Inflation could drive up Social Security payments by a record-high level next year due to inflation, with average payments reaching $1,800, according to an analysis by the Senior Citizens League, a nonpartisan group that focuses on issues related to older U.S. citizens.
“A COLA of 8.7 percent is extremely rare and would be the highest ever received by most Social Security beneficiaries alive today. There were only three other times since the start of automatic adjustments that it was higher (1979–1981),” the brief states.
The Social Security COLA is aimed at retaining the buying power of benefits.
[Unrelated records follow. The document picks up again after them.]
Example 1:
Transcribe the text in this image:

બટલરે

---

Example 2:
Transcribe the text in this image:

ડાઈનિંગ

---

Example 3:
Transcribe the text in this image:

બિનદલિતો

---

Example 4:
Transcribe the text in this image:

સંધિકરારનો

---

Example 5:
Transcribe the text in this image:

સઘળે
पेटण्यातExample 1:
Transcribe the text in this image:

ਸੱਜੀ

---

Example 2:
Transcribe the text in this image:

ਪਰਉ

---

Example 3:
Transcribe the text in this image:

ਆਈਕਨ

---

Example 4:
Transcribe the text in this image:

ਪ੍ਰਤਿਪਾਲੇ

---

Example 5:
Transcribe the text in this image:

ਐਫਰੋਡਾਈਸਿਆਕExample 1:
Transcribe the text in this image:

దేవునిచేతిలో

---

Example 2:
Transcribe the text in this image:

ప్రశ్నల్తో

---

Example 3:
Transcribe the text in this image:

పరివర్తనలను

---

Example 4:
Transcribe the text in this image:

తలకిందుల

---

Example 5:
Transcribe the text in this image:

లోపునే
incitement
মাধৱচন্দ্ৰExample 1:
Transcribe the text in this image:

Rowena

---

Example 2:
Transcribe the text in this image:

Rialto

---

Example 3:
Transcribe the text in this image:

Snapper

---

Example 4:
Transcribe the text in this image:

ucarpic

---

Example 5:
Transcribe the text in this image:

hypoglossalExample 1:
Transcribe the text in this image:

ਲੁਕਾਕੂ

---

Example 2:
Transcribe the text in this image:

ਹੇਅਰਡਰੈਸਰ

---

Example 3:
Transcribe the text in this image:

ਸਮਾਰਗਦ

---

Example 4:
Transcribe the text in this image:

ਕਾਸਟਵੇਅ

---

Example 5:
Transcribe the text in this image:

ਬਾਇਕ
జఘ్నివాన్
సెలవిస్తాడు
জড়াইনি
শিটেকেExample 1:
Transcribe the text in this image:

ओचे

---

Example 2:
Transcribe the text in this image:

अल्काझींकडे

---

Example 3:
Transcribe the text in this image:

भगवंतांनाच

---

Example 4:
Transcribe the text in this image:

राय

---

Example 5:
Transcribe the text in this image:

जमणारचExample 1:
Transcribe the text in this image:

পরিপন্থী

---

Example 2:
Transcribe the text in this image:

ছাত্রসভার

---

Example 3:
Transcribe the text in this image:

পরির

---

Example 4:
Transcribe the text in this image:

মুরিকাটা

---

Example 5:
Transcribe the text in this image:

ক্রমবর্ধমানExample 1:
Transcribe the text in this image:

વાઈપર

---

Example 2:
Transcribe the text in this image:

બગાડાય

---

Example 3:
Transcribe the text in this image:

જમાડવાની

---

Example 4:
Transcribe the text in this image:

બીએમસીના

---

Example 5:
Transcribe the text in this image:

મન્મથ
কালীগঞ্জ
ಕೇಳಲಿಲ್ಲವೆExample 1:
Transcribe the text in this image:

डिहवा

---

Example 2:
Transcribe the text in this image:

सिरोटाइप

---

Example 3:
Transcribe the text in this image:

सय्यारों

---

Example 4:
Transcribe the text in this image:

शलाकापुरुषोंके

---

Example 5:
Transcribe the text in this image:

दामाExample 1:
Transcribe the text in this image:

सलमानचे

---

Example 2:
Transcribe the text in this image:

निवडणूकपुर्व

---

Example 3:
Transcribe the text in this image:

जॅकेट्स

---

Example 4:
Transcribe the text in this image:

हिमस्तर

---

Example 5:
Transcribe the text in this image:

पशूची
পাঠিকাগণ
Without COLA, Social Security payments will not keep up with inflation, with the result that people will only be able to buy less with the benefits they receive. This would create stressful hardship for older Americans.
COLA increases are permanent and will keep increasing the Social Security income people receive during their retirement period.
The Senior Citizens League expects the Social Security Administration to announce next year’s COLA on Oct. 13, 2022, once the September Consumer Price Index (CPI) data, a measure of inflation, is released.
Enduring Financial HardshipsIn a Sept. 14 brief, Mary Johnson, Social Security and Medicare policy analyst at the Senior Citizens League, pointed out that Social Security payment receivers have “fallen behind financially” due to inflation.
“The buying power of Social Security benefits has occasionally improved in the past, but that may not be enough when retirees have spent down their savings to stay afloat in years when inflation was going up. The lifeboat is leaking and taking on water, leaving older Americans at risk of financial drowning,” she said.
A survey by the Senior Citizens League conducted in February 2022 among senior citizens found that 50 percent of respondents had spent their emergency savings due to inflation and 14 percent applied for rental assistance.
In addition, 44 percent carried on a consumer credit card debt for over 90 days and 48 percent visited a food pantry or applied for food stamps, which is more than double the 22 percent reported in October 2021.
According to the Senior Citizens League, roughly 14 percent of participants in a survey said that their low-income assistance fell in 2022 due to higher Social Security benefits.